Tooth enamel is the hardest structure in the human body; even harder than the femur bone!
Restorative dentistry is used to treat damaged or decayed teeth. This includes cavities and infections, as well as teeth that have been chipped, broken, loosened, or knocked-out prematurely due to oral trauma. Restorative treatments can also help prevent oral development issues after tooth loss, and resolve other oral health problems like tongue and lip ties.

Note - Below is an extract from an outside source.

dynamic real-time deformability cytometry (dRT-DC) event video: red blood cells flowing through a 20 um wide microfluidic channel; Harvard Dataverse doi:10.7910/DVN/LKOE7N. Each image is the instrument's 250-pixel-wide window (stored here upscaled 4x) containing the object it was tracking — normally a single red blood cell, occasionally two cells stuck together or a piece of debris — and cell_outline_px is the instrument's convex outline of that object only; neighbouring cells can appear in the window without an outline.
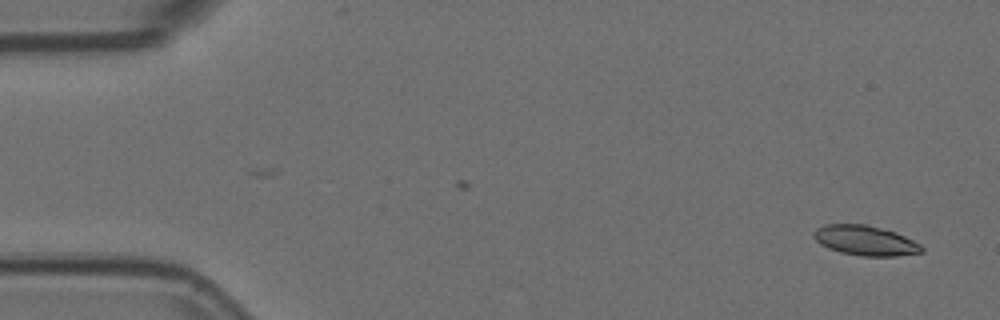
{"species": "Egyptian fruit bat (a non-hibernating species)", "species_latin": "Rousettus aegyptiacus", "temperature_condition": "room temperature", "stored_images_in_passage": 3, "camera_frame_rate_fps": 3000, "um_per_image_px": 0.085, "animal": {"sex": "female"}, "frame": {"image": 1, "passage_image": 3, "time_ms": 0.667, "image_size_px": [1000, 320], "cell_outline_px": [[924, 252], [896, 256], [860, 256], [840, 252], [828, 248], [820, 244], [812, 236], [812, 232], [816, 228], [824, 224], [868, 224], [896, 232], [920, 244], [924, 248]], "centroid_in_image_um": [73.53, 20.44], "position_along_channel_um": 11.5, "area_um2": 19.02}}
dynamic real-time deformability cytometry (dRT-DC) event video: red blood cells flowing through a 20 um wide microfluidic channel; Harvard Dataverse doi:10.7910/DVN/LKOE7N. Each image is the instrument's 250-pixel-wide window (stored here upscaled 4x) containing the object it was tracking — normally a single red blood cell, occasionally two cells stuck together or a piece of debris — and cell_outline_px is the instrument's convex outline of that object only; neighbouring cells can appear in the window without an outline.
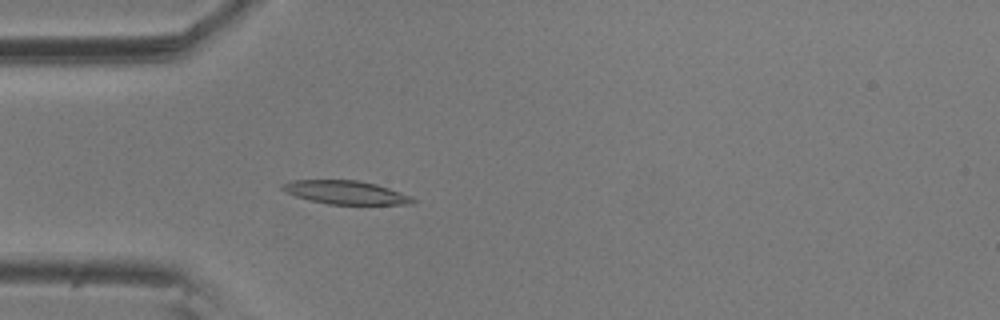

Baby teeth are essential to your child’s ability to eat and chew properly as they grow up. And, even though they do fall out naturally as your child ages, premature baby tooth loss can cause oral development issues. This is because your child’s adult teeth follow the “paths” provided by their baby teeth when they begin to erupt. If your child loses one or more baby teeth too early, their permanent teeth may not emerge properly, leading to developmental issues that may require orthodontic intervention in the future.
Our pediatric dentists in Tinton Falls are experts in working with kids of all ages, and use a patient, kind, and informative approach to children’s dentistry that will help keep your child feeling safe and calm throughout their appointments. Beyond this, we also offer a variety of sedation methods that can help your child feel more comfortable during their treatment.
In most cases, treatments for children like pulpotomies, extractions, crowns, and fillings are covered in some capacity by insurance. However, each plan is different and has different coverage, deductibles, and yearly maximums. Consult with your insurer and your dentist to learn more and ensure that your child’s procedures are covered.
Most baby or primary teeth will have fallen out by the age of 12.